И теперь истекали ее последние дни…
— Как думаешь, когда они станут наступать? — тревожно спросила Элиза у Гвинет.
— Не знаю, — пробормотала Гвинет, — но думаю, скоро.
— Но когда?
Гвинет всмотрелась в лицо Элизы, замечая морщины на лбу.
— Понятно… — наконец проговорила Гвинет и вздохнула. — Элиза, не теряй голову. Тебе незачем так бояться.
Элиза вспыхнула от гнева.
— Ты ведешь себя слишком беспечно! Ты ничего не понимаешь: все изменилось…
Смех Гвинет прервал ее, и Элиза яростно уставилась на подругу.
— А чего боишься ты — Джалахара или самой себя? Элиза, он может быть отличным возлюбленным, многие женщины дорого бы заплатили, лишь бы остаться с таким мужчиной. Если он решит прийти к тебе, ты не умрешь, с тобой ничего не случится. У тебя нет выхода…
— Гвинет!
— Я совсем не глупа, Элиза, — со вздохом ответила Гвинет. — Джалахар проявляет поразительное терпение для мужчины. Он мог бы забыть о том, что ты ждешь ребенка, мог овладеть тобой в любую минуту, как только пожелал бы. Он мог приказать убить твоего ребенка, мог отнять его сразу после рождения. Этот человек до безумия влюблен в тебя; но даже будучи влюбленным, он остается мужчиной. Он способен умереть ради тебя. Но, думаю, если ему придется умирать, он прежде захочет вознаградить себя за терпение. По-моему, его терпение вскоре лопнет. А ты или станешь противиться ему и навлечешь на себя беду, или же примешь его и испытаешь неземное наслаждение.
Элиза отвернулась от окна.
— Я не могу принять его! После этого… Брайан никогда не захочет меня…
Гвинет разразилась смехом и обняла Элизу.
— Глупышка! Брайан любит тебя, он не остановился ни перед чем!
— Нет, нет! — выкрикнула Элиза. — Перси тоже когда-то любил меня, Гвинет. Я совершила ошибку и призналась ему…

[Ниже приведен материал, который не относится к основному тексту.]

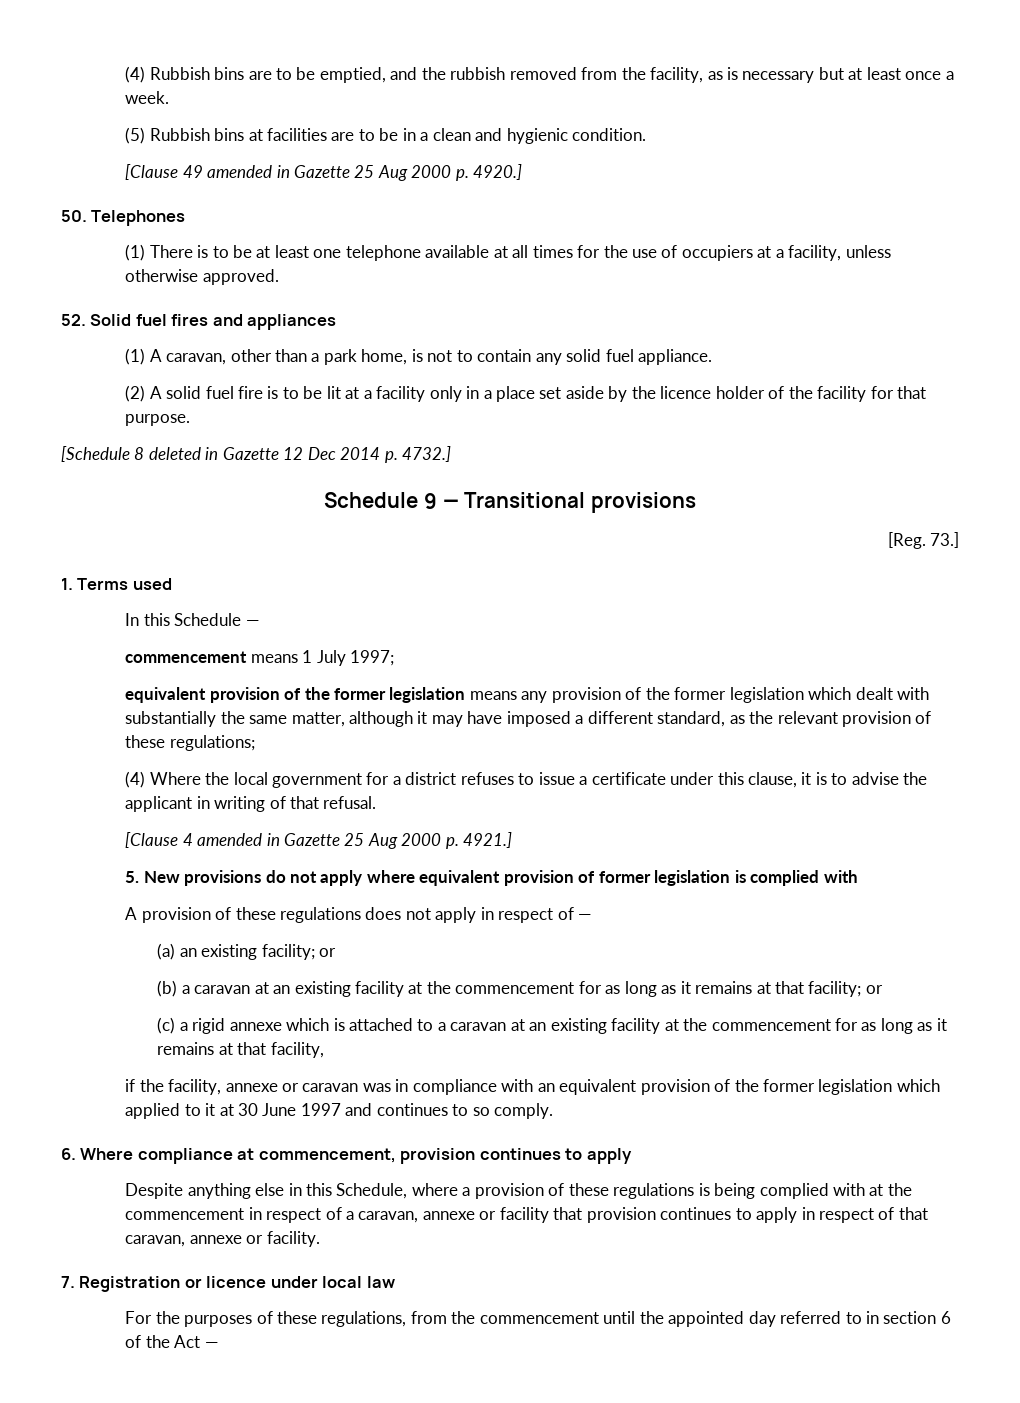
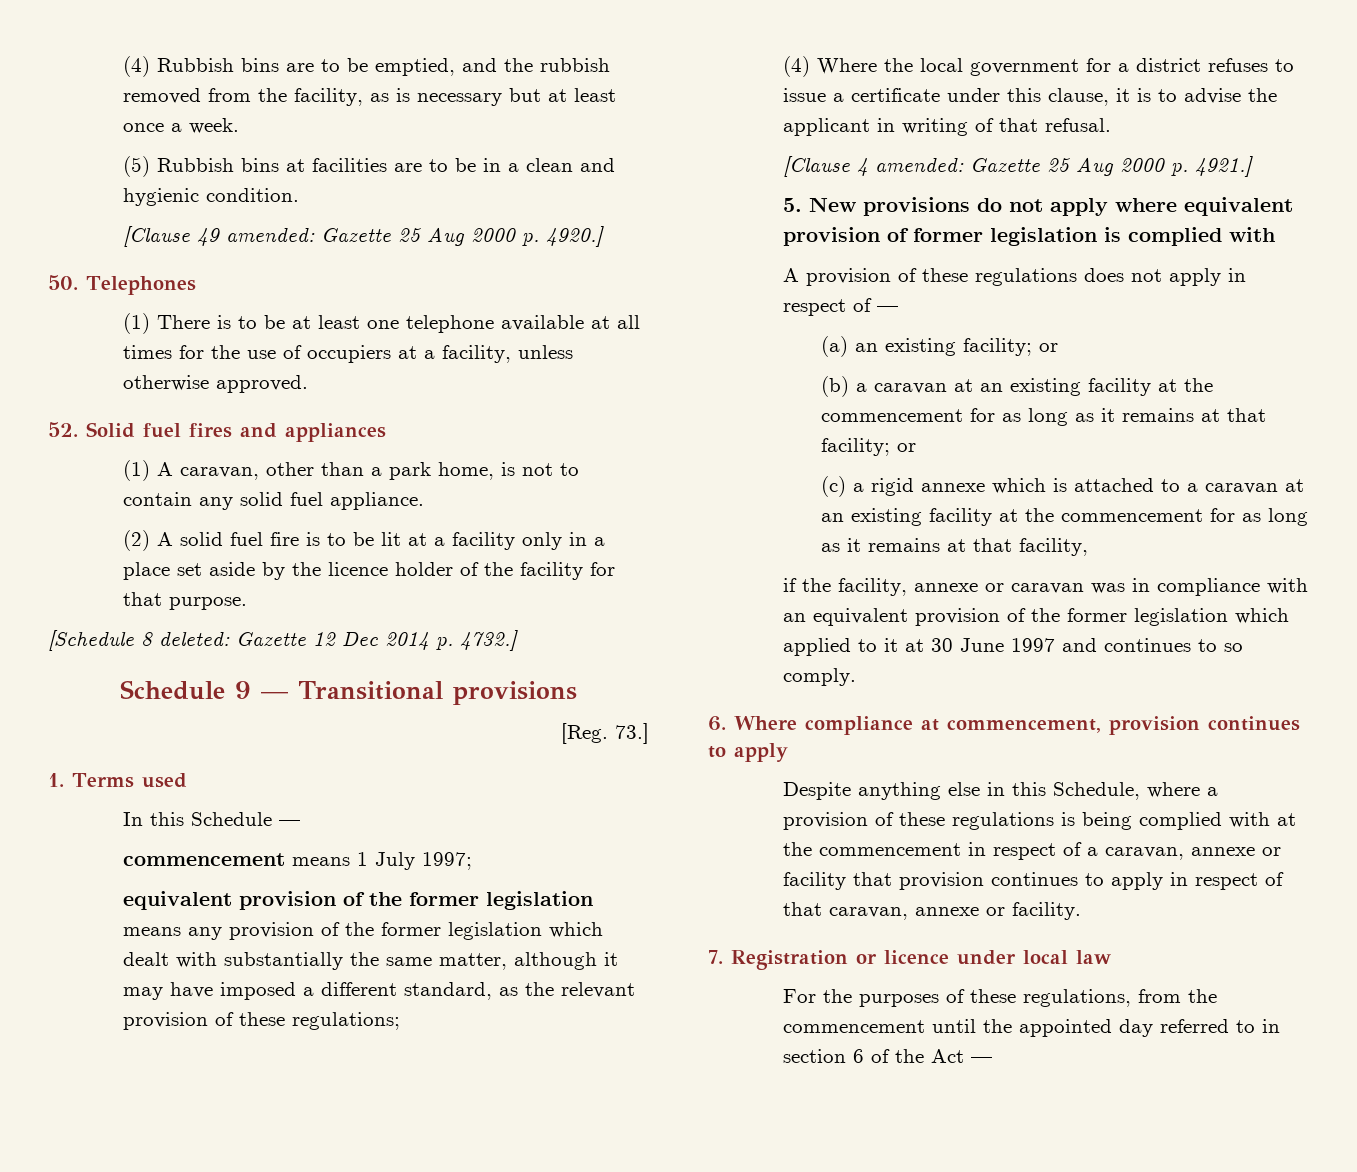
[207,165,290,178] amended in -> [226,227,316,242] amended:
[148,447,219,460] deleted in -> [159,631,230,646] deleted:
[197,833,280,846] amended in -> [875,157,965,172] amended:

— Элиза, Перси был слишком молод и глуп, но и он по-прежнему любил тебя. Брайан Стед — это не Перси! Он по-настоящему любит тебя, ты его жена. Напрасно ты беспокоишься о том, что нельзя изменить. Элиза, он наверняка уверен, что ты была с Джалахаром каждую ночь, пока он лежал в лихорадке, и все-таки Брайан собрал войско, чтобы вызволить тебя отсюда!
Элиза прикусила нижнюю губу, желая исполниться такой же уверенностью, как Гвинет.